In a large bowl, whisk together the yogurt with two tablespoons turmeric, two tablespoons yellow curry, and one tablespoon each of cumin, coriander, and garam masala. Add the cubed chicken to the sauce and marinate for at least 4-6 hours (or longer for deeper flavor).
Heat a skillet over medium-high heat. Add the ghee until melted, then add the chopped onion. Sauté until softened, about five minutes. Stir in the red curry paste and tomato paste.
Crush the cardamom pods and stir in the seeds until fragrant. Add in the minced ginger and garlic.

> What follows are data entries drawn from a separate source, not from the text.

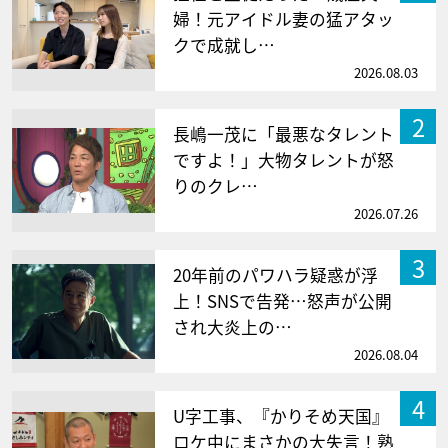
婦！元アイドル妻の猛アタッ
クで成就し…
2026.08.03
2
長嶋一茂に「最悪なタレント
ですよ！」大物タレントが怒
りのクレ…
2026.07.26
3
20年前のパワハラ疑惑が浮
上！SNSで告発…怒声が公開
され大炎上の…
2026.08.04
4
U字工事、『かりそめ天国』
ロケ中にまさかの大失言！熟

Season with salt and pepper, and add red pepper flakes if you prefer a spicier tikka masala.
Add the halved cherry tomatoes to the skillet. Cook, stirring occasionally, until the tomatoes are soft enough to be easily crushed with the back of a wooden spoon - about 4-5 minutes.
Pour the marinade and chicken into the skillet. Stir to incorporate the onions and tomatoes. Let the sauce simmer, stirring occasionally, for 8-10 minutes, or until the chicken is cooked through and has reached an internal temperature of 165°F.
Serve right away alongside cooked basmati rice. Top with cilantro for added freshness and flavor. Naan and samosas can be served as additional sides - enjoy!